::: Page excerpt :::
How Crowdsourcing Can Save Italy’s Decaying Treasures
WHY YOU SHOULD CARE
Because the whole world comes to admire Italy’s magnificent heritage.
Marble columns, bright mosaics, esoteric symbols, arches and an exotic Moorish decor — it’s mesmerizing, but it’s all falling to pieces, on the fast track to becoming ruins. This is what the 17th-century Castle of Sammezzano, near Florence, looks like today: an empty, abandoned building that is crumbling from neglect, centuries of exposure to the elements and, above all, a lack of public funds to renovate and maintain it.
But local resident Francesco Esposito, 31, is out to tell the world that he will save this place, no matter what it takes. He’s on a rescue mission — and he’s pissed. “I’ve been coming here with my dad ever since I was a kid. This castle is spellbinding and unknown to many,” he says. “It’s a gem. That’s why I won’t just sit here and let it rot.”
Together with a bunch of friends, he took it upon himself to raise money through an online crowdfunding project. The goal: Give the palace a thorough makeover and turn it into a lively museum. Esposito started at a grassroots level by uniting villagers nearby in a pressure group called Save Sammezzano. Then they turned to the web, reaching out to anyone who has an internet connection and is willing to donate at least one euro for such a unique mansion. The first attempt went poorly: The goal was to raise some 44 million euros (no pressure) to purchase the estate at a public auction; Esposito’s team got nowhere near that target. But being stubborn, and even more furious, he gave it a second shot, aiming for a much smaller, more realistic sum. At the end of July he won, raising 6,000 euros from online donors — just enough money to turn his committee into a real association with legal status that could bring the crusade to a higher level and increase pressure on local authorities.
You fix one bit, and the next day another wall disintegrates.
Sofia Secchiaroli, a crowdfunder in Bologna
Crowdfunding has turned into the last chance of survival for many of Italy’s artistic spots and architecture jewels. Given that the protracted recession has dealt a heavy blow to public coffers, the state can’t afford to refurbish chunks of its huge artistic heritage, so citizens step in with their own pocket money. We’re not talking, though, of big names. These are ordinary people who aren’t businessmen, fashion sponsors or billionaire art patrons. It’s the granny next door, the baker, the high school kid who takes your same morning train and doesn’t mind buying one less pack of cigarettes. They have decided to take action against what they deem a “shame.” Pushed by frustration, they’ve rolled up their sleeves and taken to the internet. They just can’t stand seeing their beloved monuments decay before their eyes.
:::
Task 1: Decide whether each statement agrees with the crowdfunding article, answering yes or no and quoting the words that settle it: (a) The Castle of Sammezzano dates from the 17th century. (b) Esposito's first crowdfunding attempt reached its goal of some 44 million euros. (c) At the end of July, Esposito raised 6,000 euros from online donors.
Task 2: Write out the crowdfunding article's wording between "Sofia Secchiaroli, a" and "before their eyes.", inclusive.
::: Data records :::
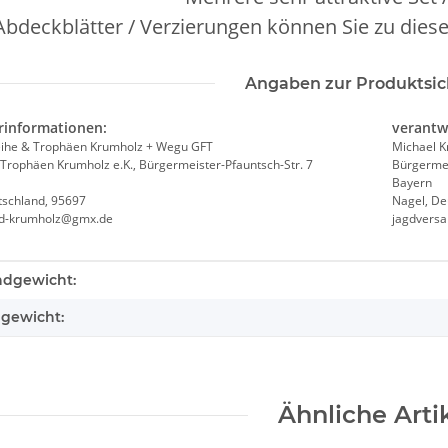
Abdeckblätter / Verzierungen können Sie zu dies
Angaben zur Produktsic
rinformationen:
verantw
ihe & Trophäen Krumholz + Wegu GFT
Michael 
Trophäen Krumholz e.K., Bürgermeister-Pfauntsch-Str. 7
Bürgermei
Bayern
tschland, 95697
Nagel, De
nd-krumholz@gmx.de
jagdvers
teigenschaft
ndgewicht:
lgewicht:
Ähnliche Arti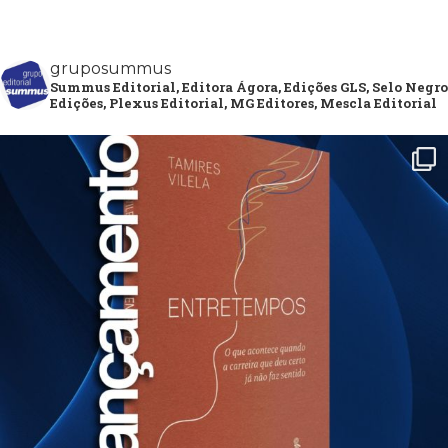
gruposummus
Summus Editorial, Editora Ágora, Edições GLS, Selo Negro
Edições, Plexus Editorial, MG Editores, Mescla Editorial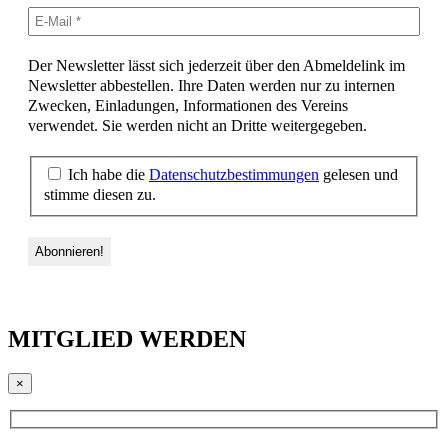
Der Newsletter lässt sich jederzeit über den Abmeldelink im
Newsletter abbestellen. Ihre Daten werden nur zu internen
Zwecken, Einladungen, Informationen des Vereins
verwendet. Sie werden nicht an Dritte weitergegeben.
Ich habe die
Datenschutzbestimmungen
gelesen und
stimme diesen zu.
MITGLIED WERDEN
×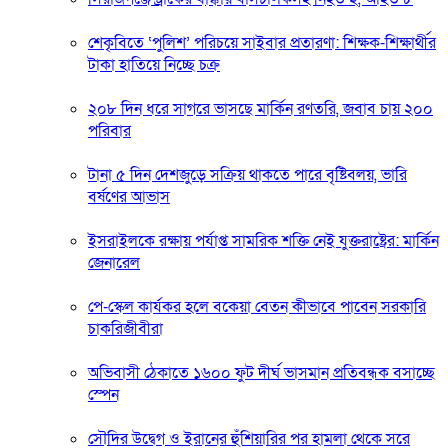
শেকৃবিতে ‘পুলিশ’ পরিচয়ে সাইবার প্রতারণা: শিক্ষক-শিক্ষার্থীর
টাকা হাতিয়ে নিচ্ছে চক্র
২০৮ দিন ধরে সাগরে ভাসছে মার্কিন রণতরি, জবাব চায় ২০০
পরিবার
টানা ৫ দিন দেশজুড়ে সক্রিয় থাকতে পারে বৃষ্টিবলয়, ভারি
বর্ষণের আভাস
ইসরাইলকে রক্ষায় পর্যাপ্ত সামরিক শক্তি নেই যুক্তরাষ্ট্রের: মার্কিন
জেনারেল
পে-স্কেল কার্যকর হলে বকেয়া বেতন কীভাবে পাবেন সরকারি
চাকরিজীবীরা
অভিবাসী ঠেকাতে ১৬০০ ফুট দীর্ঘ ভাসমান প্রতিবন্ধক বসাচ্ছে
স্পেন
সৌদির উদ্বেগ ও ইরানের হুঁশিয়ারির পর হামলা থেকে সরে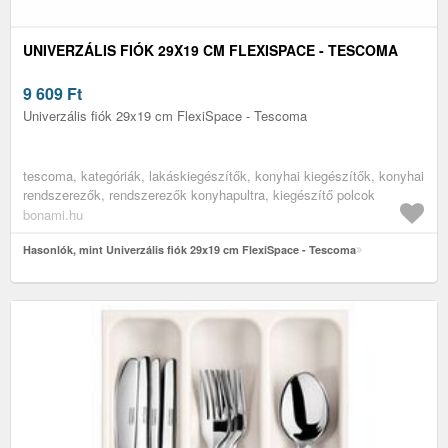
UNIVERZÁLIS FIÓK 29X19 CM FLEXISPACE - TESCOMA
9 609
Ft
Univerzális fiók 29x19 cm FlexiSpace - Tescoma
tescoma, kategóriák, lakáskiegészítők, konyhai kiegészítők, konyhai
rendszerezők, rendszerezők konyhapultra, kiegészítő polcok
bonami.hu
Hasonlók, mint Univerzális fiók 29x19 cm FlexiSpace - Tescoma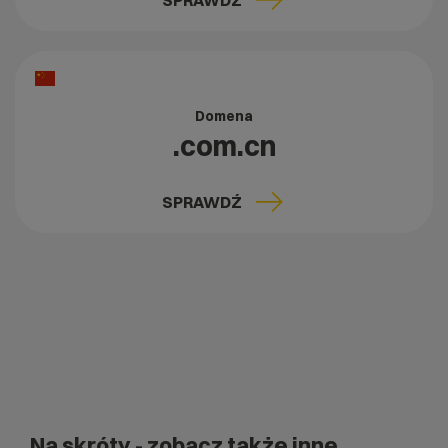
SPRAWDŹ
Domena
.com.cn
SPRAWDŹ
Na skróty
- zobacz także inne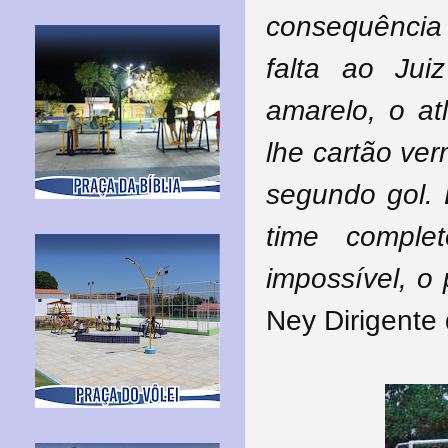
consequência 
falta ao Juiz
amarelo, o atl
lhe cartão ve
segundo gol. 
time compl
impossível, o 
Ney Dirigente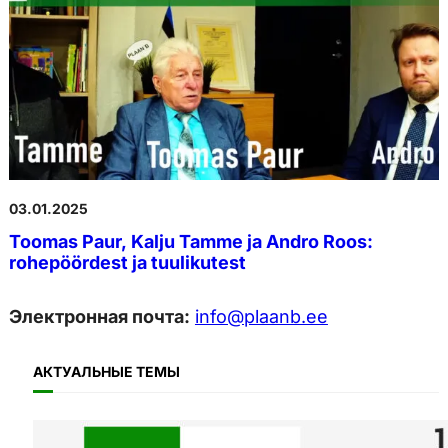
03.01.2025
Toomas Paur, Kalju Tamme ja Andro Roos:
rohepöördest ja tuulikutest
Электронная почта:
info@plaanb.ee
АКТУАЛЬНЫЕ ТЕМЫ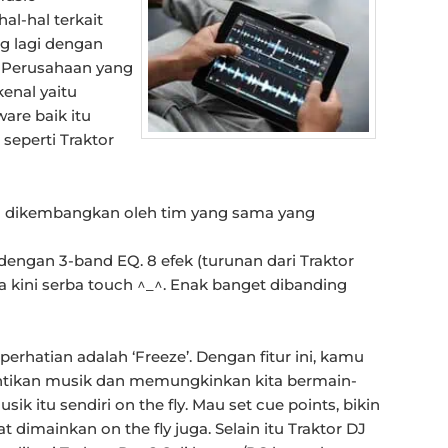
al-hal terkait
ng lagi dengan
. Perusahaan yang
enal yaitu
are baik itu
 seperti Traktor
dan dikembangkan oleh tim yang sama yang
engan 3-band EQ. 8 efek (turunan dari Traktor
 kini serba touch ^_^. Enak banget dibanding
erhatian adalah ‘Freeze’. Dengan fitur ini, kamu
entikan musik dan memungkinkan kita bermain-
 itu sendiri on the fly. Mau set cue points, bikin
t dimainkan on the fly juga. Selain itu Traktor DJ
:::
Written reply 1:
(a) Yes: "the 17th-century Castle of Sammezzano, near Florence"
(b) No: "Esposito’s team got nowhere near that target."
(c) Yes: "At the end of July he won, raising 6,000 euros from online donors"

Written reply 2:
Sofia Secchiaroli, a crowdfunder in Bologna
Crowdfunding has turned into the last chance of survival for many of Italy’s artistic spots and architecture jewels. Given that the protracted recession has dealt a heavy blow to public coffers, the state can’t afford to refurbish chunks of its huge artistic heritage, so citizens step in with their own pocket money. We’re not talking, though, of big names. These are ordinary people who aren’t businessmen, fashion sponsors or billionaire art patrons. It’s the granny next door, the baker, the high school kid who takes your same morning train and doesn’t mind buying one less pack of cigarettes. They have decided to take action against what they deem a “shame.” Pushed by frustration, they’ve rolled up their sleeves and taken to the internet. They just can’t stand seeing their beloved monuments decay before their eyes.